1. If the IPCC says of a die that it has — “high confidence that an event is extremely unlikely (e.g., rolling a dice twice and getting a six both times)” — how should a decision maker interpret this statement in terms of the probability of two sixes being rolled on the next two rolls of the die?

I answered this puzzler on Roger’s blog (Roger showed two questions, but they are the same at base), but I thought it worth developing further here.

The answer is that there is no answer; or rather, that there are an infinity of answers. The IPCC’s language of “high confidence that an event is extremely unlikely” is ambiguous and incomplete.

Remind yourself that all probability is conditional on certain, exactly specified information, evidence, or premises.

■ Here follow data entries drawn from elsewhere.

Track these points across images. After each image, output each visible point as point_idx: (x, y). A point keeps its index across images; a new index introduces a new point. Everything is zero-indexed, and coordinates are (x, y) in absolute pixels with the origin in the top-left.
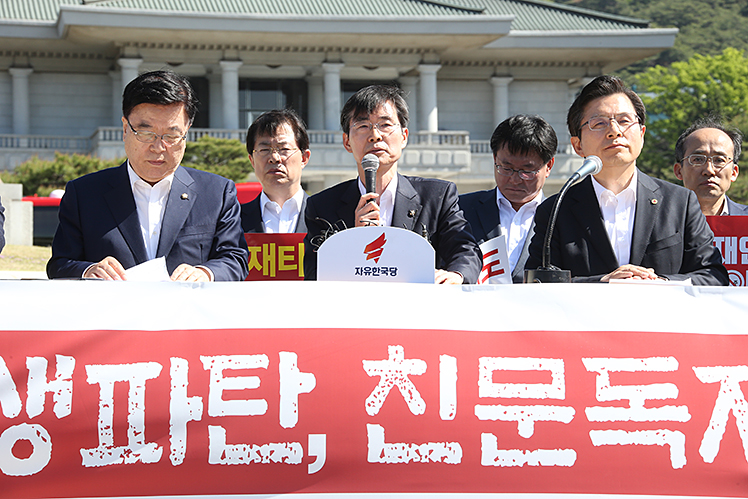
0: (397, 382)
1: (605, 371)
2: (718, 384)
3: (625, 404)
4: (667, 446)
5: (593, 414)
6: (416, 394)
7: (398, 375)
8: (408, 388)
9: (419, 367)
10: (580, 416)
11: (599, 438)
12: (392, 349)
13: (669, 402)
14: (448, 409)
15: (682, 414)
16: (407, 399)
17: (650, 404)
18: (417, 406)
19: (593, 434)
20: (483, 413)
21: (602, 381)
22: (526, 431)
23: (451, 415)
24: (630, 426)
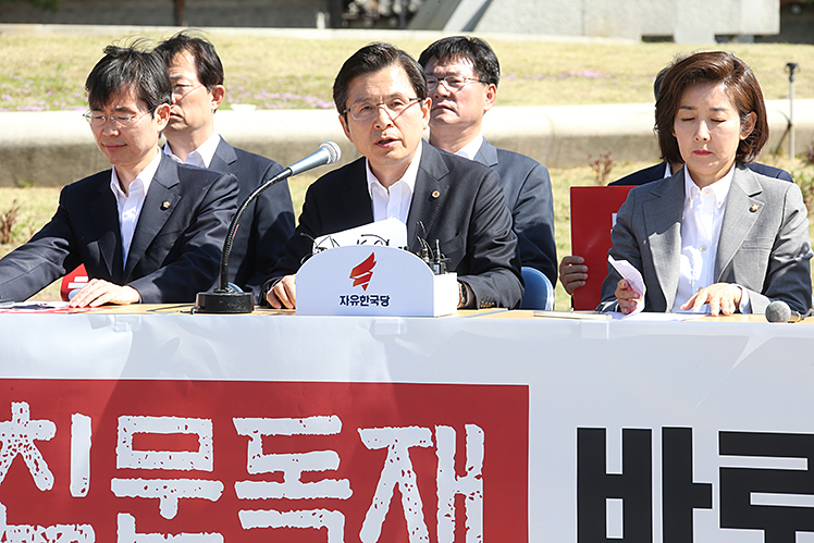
0: (22, 450)
1: (259, 434)
2: (385, 450)
3: (278, 477)
4: (324, 529)
5: (244, 490)
6: (43, 465)
7: (23, 440)
8: (34, 457)
9: (47, 430)
10: (229, 492)
11: (249, 519)
12: (15, 407)
13: (329, 474)
14: (79, 484)
15: (342, 489)
16: (33, 471)
17: (308, 477)
18: (44, 480)
19: (242, 514)
20: (121, 488)
21: (255, 447)
22: (169, 511)
23: (83, 491)
24: (283, 505)
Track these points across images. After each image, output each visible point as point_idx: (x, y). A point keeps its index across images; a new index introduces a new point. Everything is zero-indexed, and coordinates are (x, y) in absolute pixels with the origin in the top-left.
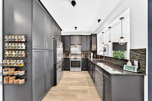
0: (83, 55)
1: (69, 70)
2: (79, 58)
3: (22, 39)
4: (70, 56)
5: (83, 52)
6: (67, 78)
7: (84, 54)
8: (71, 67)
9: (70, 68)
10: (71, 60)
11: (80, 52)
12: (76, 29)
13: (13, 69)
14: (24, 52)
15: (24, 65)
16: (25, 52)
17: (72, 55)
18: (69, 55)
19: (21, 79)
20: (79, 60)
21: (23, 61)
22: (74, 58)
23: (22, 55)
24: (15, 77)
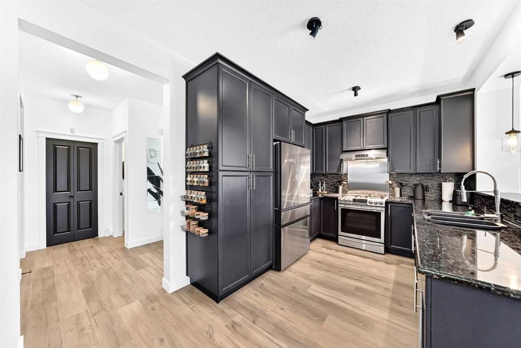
0: (397, 190)
1: (335, 240)
2: (376, 201)
3: (204, 152)
4: (344, 192)
5: (398, 178)
6: (319, 262)
7: (401, 185)
8: (342, 231)
9: (340, 233)
10: (341, 206)
11: (385, 179)
12: (356, 95)
13: (194, 207)
14: (206, 176)
15: (207, 201)
16: (209, 177)
17: (350, 189)
18: (341, 188)
19: (204, 228)
20: (374, 209)
21: (206, 194)
22: (354, 200)
23: (204, 182)
24: (197, 222)
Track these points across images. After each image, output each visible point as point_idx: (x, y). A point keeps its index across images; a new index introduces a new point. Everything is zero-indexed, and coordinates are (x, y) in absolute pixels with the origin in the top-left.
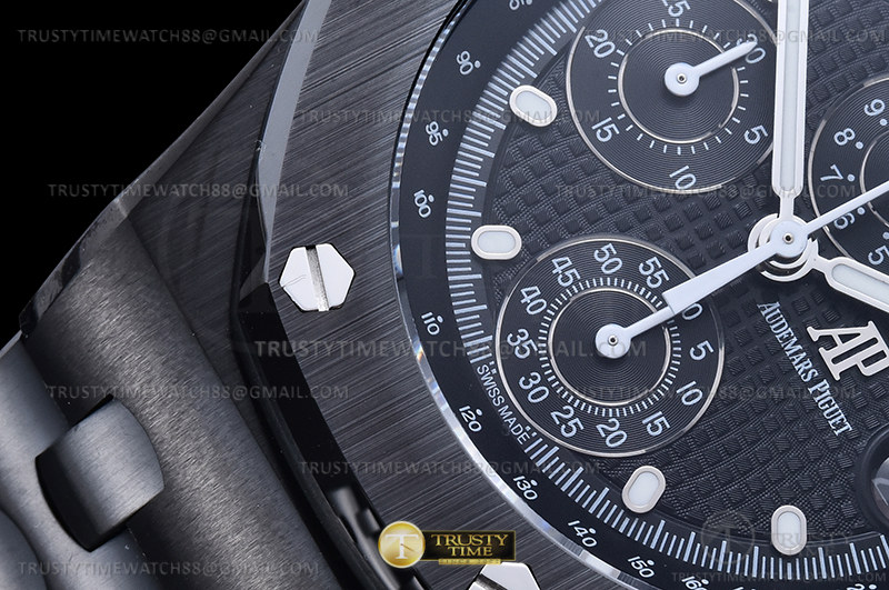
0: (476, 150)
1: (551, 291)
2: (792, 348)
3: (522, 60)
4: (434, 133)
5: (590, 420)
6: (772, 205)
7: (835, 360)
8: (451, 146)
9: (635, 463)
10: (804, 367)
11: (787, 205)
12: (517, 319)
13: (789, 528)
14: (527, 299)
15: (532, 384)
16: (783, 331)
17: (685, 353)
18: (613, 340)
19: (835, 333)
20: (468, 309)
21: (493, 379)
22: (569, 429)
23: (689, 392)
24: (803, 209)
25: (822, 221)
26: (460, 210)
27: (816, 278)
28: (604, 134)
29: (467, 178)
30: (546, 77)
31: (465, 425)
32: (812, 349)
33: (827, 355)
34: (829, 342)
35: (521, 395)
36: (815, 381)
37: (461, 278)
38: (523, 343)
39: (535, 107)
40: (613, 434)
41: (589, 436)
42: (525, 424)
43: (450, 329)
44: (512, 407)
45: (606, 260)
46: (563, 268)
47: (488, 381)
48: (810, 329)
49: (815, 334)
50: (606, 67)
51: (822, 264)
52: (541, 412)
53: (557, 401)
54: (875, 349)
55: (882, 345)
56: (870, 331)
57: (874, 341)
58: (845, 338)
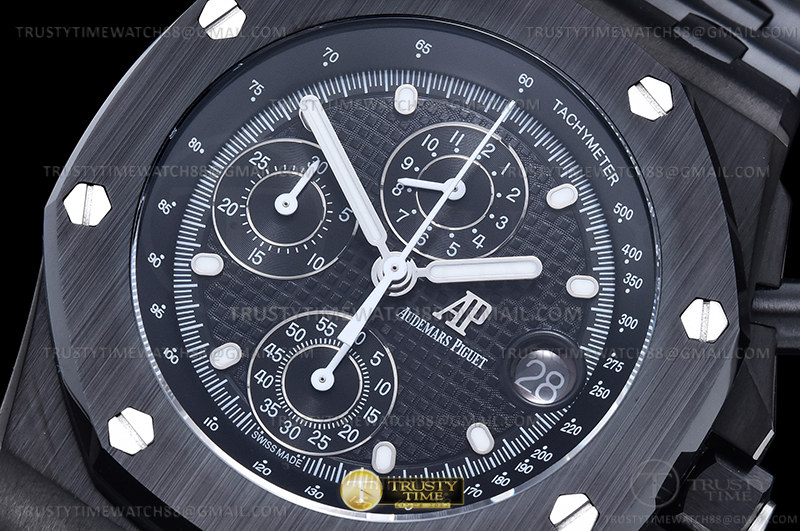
0: (186, 307)
1: (272, 368)
2: (429, 330)
3: (186, 241)
4: (157, 311)
5: (332, 433)
6: (374, 253)
7: (458, 324)
8: (171, 313)
9: (370, 446)
10: (441, 338)
11: (383, 249)
12: (260, 394)
13: (480, 438)
14: (260, 380)
15: (288, 428)
16: (418, 323)
17: (368, 364)
18: (323, 379)
19: (449, 308)
20: (228, 404)
21: (264, 436)
22: (323, 445)
23: (381, 387)
24: (395, 245)
25: (410, 246)
26: (196, 349)
27: (423, 283)
28: (257, 260)
29: (190, 328)
30: (207, 244)
31: (260, 474)
32: (440, 325)
33: (451, 324)
34: (449, 316)
35: (285, 438)
36: (452, 343)
37: (215, 387)
38: (270, 407)
39: (208, 265)
40: (349, 433)
41: (337, 443)
42: (295, 454)
43: (224, 421)
44: (283, 448)
45: (295, 334)
46: (273, 352)
47: (262, 440)
48: (434, 314)
49: (438, 315)
50: (239, 219)
51: (422, 272)
52: (301, 443)
53: (307, 431)
54: (478, 306)
55: (481, 302)
56: (470, 297)
57: (475, 302)
58: (457, 309)
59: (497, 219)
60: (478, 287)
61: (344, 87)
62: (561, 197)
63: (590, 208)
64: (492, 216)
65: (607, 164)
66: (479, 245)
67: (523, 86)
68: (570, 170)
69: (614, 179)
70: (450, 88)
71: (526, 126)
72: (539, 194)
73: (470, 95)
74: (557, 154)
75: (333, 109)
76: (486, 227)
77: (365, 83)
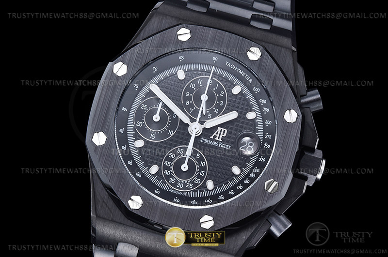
0: (137, 158)
1: (169, 169)
2: (210, 143)
3: (131, 138)
4: (130, 163)
5: (192, 182)
6: (188, 125)
7: (219, 138)
8: (134, 162)
9: (205, 183)
10: (215, 144)
11: (189, 123)
12: (168, 178)
13: (236, 170)
14: (166, 173)
15: (179, 185)
16: (207, 141)
17: (196, 159)
18: (185, 167)
19: (215, 134)
20: (159, 183)
21: (173, 190)
22: (191, 187)
23: (202, 164)
24: (193, 121)
25: (198, 120)
26: (144, 170)
27: (204, 129)
28: (153, 137)
29: (140, 164)
30: (137, 137)
31: (176, 203)
32: (213, 140)
33: (217, 139)
34: (215, 137)
35: (179, 188)
36: (218, 144)
37: (154, 180)
38: (172, 180)
39: (140, 144)
40: (198, 181)
41: (195, 185)
42: (184, 192)
43: (161, 189)
44: (180, 192)
45: (172, 156)
46: (167, 163)
47: (173, 191)
48: (211, 137)
49: (212, 137)
50: (143, 127)
51: (203, 126)
52: (185, 188)
53: (185, 184)
54: (223, 131)
55: (223, 129)
56: (219, 129)
57: (221, 130)
58: (217, 134)
59: (219, 103)
60: (221, 125)
61: (161, 76)
62: (236, 90)
63: (246, 91)
64: (218, 102)
65: (247, 77)
66: (217, 112)
67: (215, 60)
68: (236, 81)
69: (251, 81)
70: (193, 67)
71: (219, 71)
72: (229, 91)
73: (199, 67)
74: (231, 77)
75: (160, 84)
76: (217, 106)
77: (167, 73)
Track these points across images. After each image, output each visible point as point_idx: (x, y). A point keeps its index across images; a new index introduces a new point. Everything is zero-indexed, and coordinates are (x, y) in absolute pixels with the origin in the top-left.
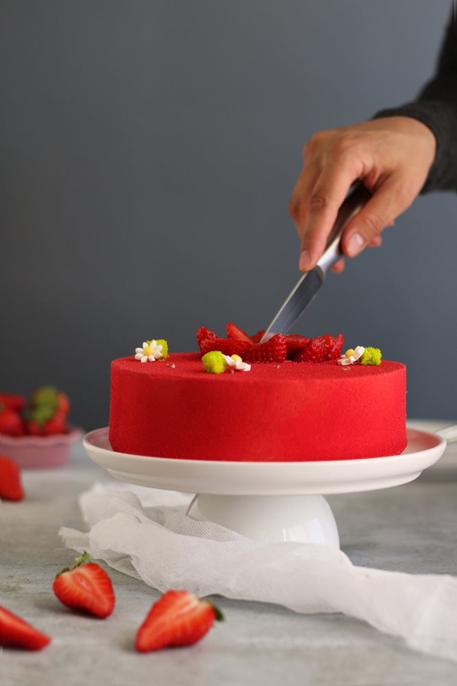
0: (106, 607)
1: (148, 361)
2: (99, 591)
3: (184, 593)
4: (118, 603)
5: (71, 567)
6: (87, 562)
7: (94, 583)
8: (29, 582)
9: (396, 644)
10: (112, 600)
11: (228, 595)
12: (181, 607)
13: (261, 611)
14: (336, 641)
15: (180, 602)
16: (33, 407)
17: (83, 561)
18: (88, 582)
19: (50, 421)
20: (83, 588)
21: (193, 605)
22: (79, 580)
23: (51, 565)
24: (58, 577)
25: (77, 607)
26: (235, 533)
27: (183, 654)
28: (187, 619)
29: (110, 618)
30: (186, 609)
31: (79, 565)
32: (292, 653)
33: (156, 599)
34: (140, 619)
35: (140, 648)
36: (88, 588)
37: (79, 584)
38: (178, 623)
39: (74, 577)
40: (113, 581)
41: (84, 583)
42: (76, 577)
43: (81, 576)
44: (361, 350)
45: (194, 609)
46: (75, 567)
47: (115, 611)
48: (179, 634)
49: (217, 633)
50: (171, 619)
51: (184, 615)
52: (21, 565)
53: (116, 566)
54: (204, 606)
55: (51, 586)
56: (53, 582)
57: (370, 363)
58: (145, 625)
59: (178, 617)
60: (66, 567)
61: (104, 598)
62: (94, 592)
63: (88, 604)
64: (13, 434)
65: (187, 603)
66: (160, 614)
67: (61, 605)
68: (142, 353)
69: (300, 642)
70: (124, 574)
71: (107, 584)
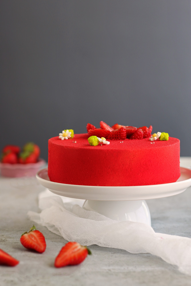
0: (42, 248)
1: (65, 139)
2: (39, 242)
3: (75, 243)
4: (47, 247)
5: (28, 232)
6: (34, 230)
7: (38, 238)
8: (10, 238)
10: (45, 245)
11: (100, 245)
12: (74, 249)
15: (73, 246)
17: (33, 229)
18: (35, 238)
20: (33, 240)
21: (79, 248)
22: (31, 237)
23: (20, 231)
24: (22, 236)
25: (30, 248)
28: (76, 254)
29: (44, 253)
30: (76, 250)
33: (63, 245)
34: (57, 254)
35: (57, 266)
36: (35, 240)
37: (31, 239)
38: (72, 255)
39: (29, 236)
40: (45, 238)
41: (33, 239)
42: (30, 236)
43: (32, 235)
44: (159, 134)
45: (79, 250)
46: (30, 232)
47: (46, 250)
48: (73, 260)
50: (69, 254)
51: (74, 252)
52: (7, 231)
54: (83, 248)
55: (19, 240)
56: (20, 238)
57: (164, 139)
58: (59, 256)
59: (73, 253)
60: (26, 232)
61: (42, 244)
62: (37, 242)
63: (35, 247)
65: (76, 247)
66: (65, 251)
67: (23, 247)
68: (62, 135)
70: (55, 234)
71: (42, 238)
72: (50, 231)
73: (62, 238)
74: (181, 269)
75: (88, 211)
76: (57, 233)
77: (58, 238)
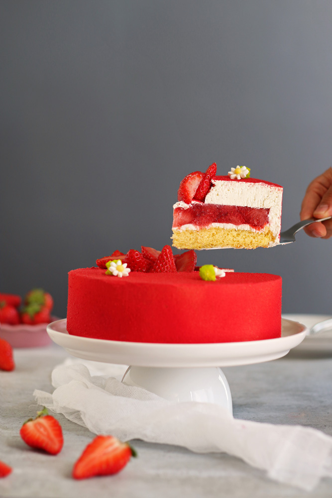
0: (56, 446)
2: (52, 435)
3: (109, 437)
4: (65, 444)
5: (34, 418)
6: (45, 414)
7: (50, 430)
9: (261, 475)
10: (61, 442)
11: (146, 439)
12: (107, 447)
13: (169, 451)
14: (220, 473)
15: (106, 443)
16: (27, 304)
17: (42, 414)
18: (45, 429)
19: (38, 314)
20: (41, 433)
21: (116, 446)
22: (39, 427)
24: (24, 425)
25: (36, 446)
26: (154, 395)
27: (107, 481)
28: (110, 456)
29: (60, 455)
30: (110, 449)
31: (39, 416)
32: (185, 481)
33: (89, 441)
34: (78, 454)
35: (76, 476)
36: (45, 433)
37: (38, 430)
38: (104, 458)
39: (35, 426)
40: (63, 428)
41: (42, 430)
42: (37, 425)
43: (40, 424)
45: (116, 449)
46: (36, 418)
47: (64, 449)
48: (104, 467)
49: (132, 465)
50: (99, 456)
51: (108, 453)
53: (70, 418)
54: (123, 447)
55: (19, 432)
56: (20, 429)
58: (81, 460)
59: (105, 454)
60: (30, 418)
61: (56, 440)
62: (48, 436)
63: (44, 445)
64: (12, 323)
65: (111, 445)
66: (92, 452)
67: (26, 445)
69: (193, 473)
70: (76, 424)
71: (58, 430)
72: (69, 420)
73: (86, 430)
74: (273, 474)
75: (130, 387)
76: (79, 423)
77: (81, 430)
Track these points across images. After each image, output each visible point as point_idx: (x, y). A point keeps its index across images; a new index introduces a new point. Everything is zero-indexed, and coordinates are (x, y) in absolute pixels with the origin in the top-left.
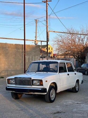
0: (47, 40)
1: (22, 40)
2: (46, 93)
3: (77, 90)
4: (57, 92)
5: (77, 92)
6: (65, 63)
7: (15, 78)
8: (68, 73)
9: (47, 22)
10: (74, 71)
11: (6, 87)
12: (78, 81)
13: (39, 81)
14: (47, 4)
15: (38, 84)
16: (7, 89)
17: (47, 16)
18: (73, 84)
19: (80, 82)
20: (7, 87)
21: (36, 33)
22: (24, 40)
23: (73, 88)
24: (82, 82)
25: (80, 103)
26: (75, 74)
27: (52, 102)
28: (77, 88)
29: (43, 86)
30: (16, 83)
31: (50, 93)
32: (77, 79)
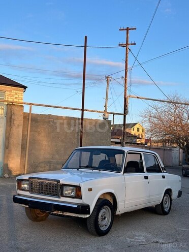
0: (124, 113)
1: (78, 109)
2: (88, 216)
3: (166, 210)
4: (117, 213)
5: (165, 213)
6: (142, 153)
7: (30, 178)
8: (146, 174)
9: (126, 80)
10: (160, 171)
11: (14, 196)
12: (168, 192)
13: (74, 188)
14: (128, 50)
15: (72, 194)
16: (16, 200)
17: (126, 70)
18: (157, 198)
19: (175, 194)
20: (16, 196)
21: (106, 99)
22: (83, 110)
23: (157, 206)
24: (180, 194)
25: (163, 242)
26: (164, 177)
27: (101, 234)
28: (166, 206)
29: (81, 199)
30: (31, 190)
31: (98, 215)
32: (166, 188)
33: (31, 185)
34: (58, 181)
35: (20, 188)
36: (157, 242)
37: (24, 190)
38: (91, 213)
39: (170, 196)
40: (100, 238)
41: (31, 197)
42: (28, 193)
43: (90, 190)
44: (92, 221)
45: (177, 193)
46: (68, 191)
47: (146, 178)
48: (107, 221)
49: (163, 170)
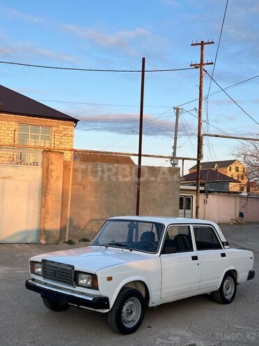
0: (198, 157)
1: (134, 155)
2: (107, 311)
3: (228, 297)
4: (151, 305)
7: (44, 261)
9: (200, 113)
11: (27, 281)
12: (231, 274)
13: (91, 276)
14: (204, 72)
15: (88, 284)
16: (30, 286)
17: (200, 99)
19: (242, 276)
20: (29, 281)
21: (175, 139)
22: (140, 155)
24: (251, 275)
25: (202, 344)
26: (223, 255)
28: (229, 293)
29: (98, 289)
30: (45, 275)
32: (227, 269)
33: (44, 268)
34: (73, 267)
35: (33, 271)
37: (37, 274)
38: (111, 307)
39: (235, 279)
40: (123, 337)
41: (46, 284)
42: (40, 279)
43: (110, 279)
44: (114, 314)
45: (247, 274)
46: (83, 279)
47: (195, 258)
48: (136, 315)
49: (223, 245)
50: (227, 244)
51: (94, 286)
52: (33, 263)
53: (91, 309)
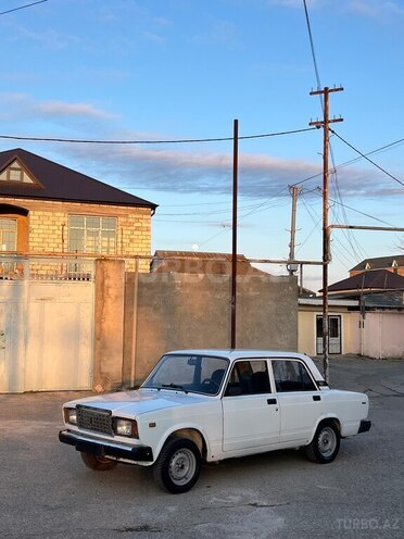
0: (324, 260)
2: (151, 463)
3: (327, 455)
4: (209, 459)
7: (78, 406)
9: (325, 193)
11: (61, 432)
13: (130, 423)
14: (329, 132)
15: (128, 432)
16: (64, 439)
17: (325, 173)
18: (306, 434)
19: (349, 427)
20: (63, 432)
23: (302, 448)
24: (365, 426)
25: (265, 503)
26: (317, 398)
27: (176, 490)
28: (328, 449)
29: (138, 438)
30: (80, 424)
31: (168, 461)
32: (323, 417)
33: (78, 415)
34: (110, 412)
35: (68, 420)
36: (255, 505)
37: (72, 423)
38: (155, 459)
39: (337, 431)
41: (82, 435)
42: (75, 428)
43: (153, 425)
44: (159, 467)
45: (357, 425)
46: (121, 426)
47: (272, 402)
48: (190, 470)
49: (318, 385)
50: (325, 384)
51: (134, 435)
52: (68, 410)
53: (133, 462)
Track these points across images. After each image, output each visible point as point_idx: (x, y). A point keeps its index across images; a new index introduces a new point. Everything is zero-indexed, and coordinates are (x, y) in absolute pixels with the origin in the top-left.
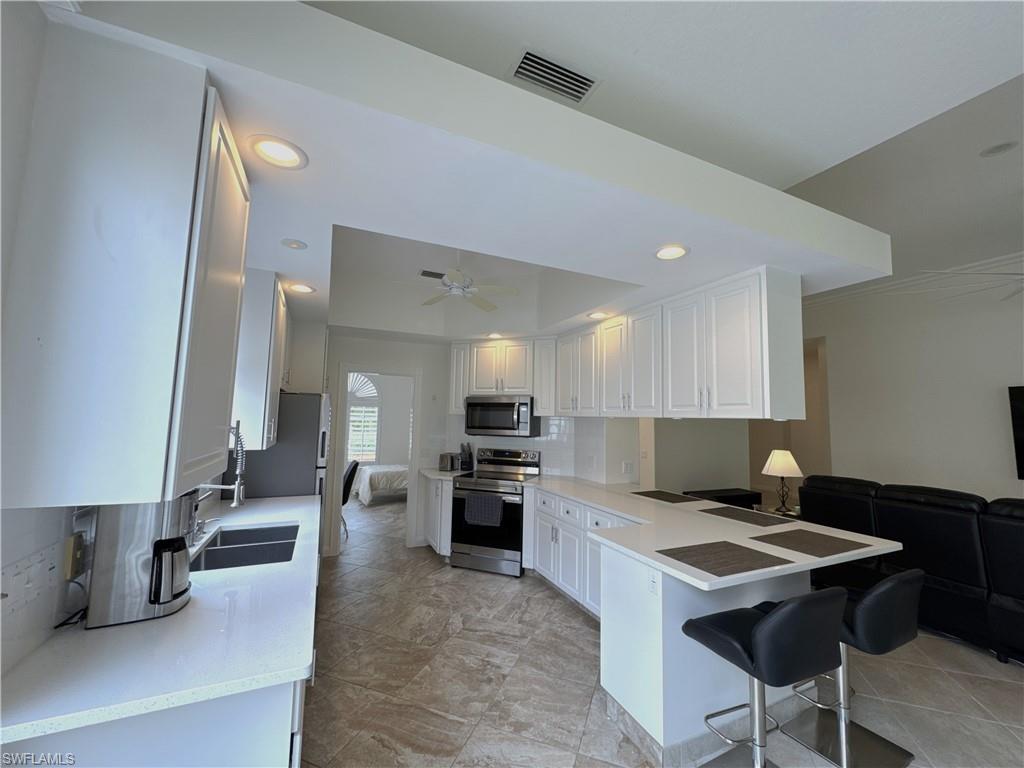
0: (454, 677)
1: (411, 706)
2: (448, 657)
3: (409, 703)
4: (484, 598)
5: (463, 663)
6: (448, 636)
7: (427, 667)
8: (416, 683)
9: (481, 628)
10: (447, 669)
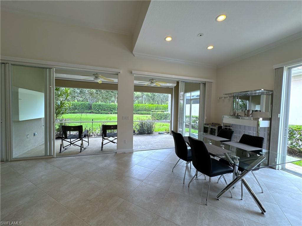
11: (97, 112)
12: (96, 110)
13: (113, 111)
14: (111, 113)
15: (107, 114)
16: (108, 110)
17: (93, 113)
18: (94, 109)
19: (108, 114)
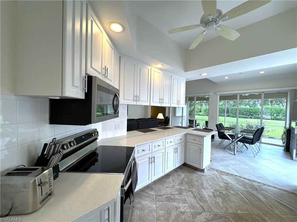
0: (231, 201)
1: (255, 207)
2: (226, 208)
3: (255, 208)
4: (170, 214)
5: (223, 202)
6: (216, 215)
7: (239, 212)
8: (248, 211)
9: (198, 205)
10: (231, 205)
11: (234, 116)
12: (233, 114)
13: (253, 116)
14: (251, 118)
15: (245, 118)
16: (247, 114)
17: (230, 116)
18: (231, 113)
19: (247, 118)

What are the premises or evidence for a “high confidence that an event is extremely unlikely”?

Our evidence specifies that “high confidence” means that a statement has 0.8 chance. Here, we have 0.8 chance of an “extremely unlikely event,” and our evidence specifies that this event (call it A) has probability less than 0.05.

We have 0.2 chance missing. That is, there is an 0.8 chance that A is extremely unlikely. But we need the full probability to say what is the probability of A. This must mean that there is a 0.2 chance that A is something other than extremely unlikely. The IPCC does not specify what this “other” than extremely unlikely is, so it could be anything.

We can provide our own evidence to provide a solution. Suppose, just for fun, that the 0.2 chance is for an event A that is merely unlikely, which we specify to mean 0.1 probability. Then we can write a cartoon equation:

      Pr(A | this information) = 0.8 * (Prob < 0.05) + 0.2 * 0.1 = 0.8 * (Prob < 0.05) + 0.02.

And that’s as far as we can go. Whatever 0.8 * (Prob < 0.05) becomes, we add 0.02 to it. The problem is that we do not know what (Prob < 0.05) means. Does it mean “more likely to be 0.05 than 0.01″? Or “equally likely to be any number between 0 and 0.05″ or something else entirely? There is no language in the IPCC that allows us to discern which of these (or some other) is true.

The IPCC’s language is either sloppy thinking or shrewd politics. Given my experience with actual, working scientists, I tend to believe the former. But if it’s shrewd politics, regardless whether A happens or not, the IPCC has given itself wiggle room to say that it predicted A wouldn’t happen, or that it predicted A wasn’t particularly unlikely.

I say this because though we cannot come to an exact solution, we can find its bounds given the language we do have. First, we know there is a 0.8 chance that (Prob < 0.05): the lowest this can be is 0 (just in case (Prob < 0.05) means 100% certainty of 0), and the highest it can be is 0.05 (just in case (Prob < 0.05) means 100% certainty of 0.05). Thus 0.8 * (Prob < 0.05) is between 0 and 0.04.

Now the 0.2 chance. The probabilities available to us are those between 0.05 and 1 (or so it seems; the language is still ambiguous). This means 0.2 times whatever this is is bounded between 0.01 and 0.2.

Our solution is then

      Pr(A | our information) in [0.01, 0.24].

Thus, if A did not happen, the IPCC would point to its prediction and say, “See! We told you so. We said A was nearly impossible and it didn’t happen.” But if A did happen, it could say, “Well, A happened, it’s true. But it happens about 1 out of 4 times, which isn’t that unlikely. We can be satisfied with our prediction.”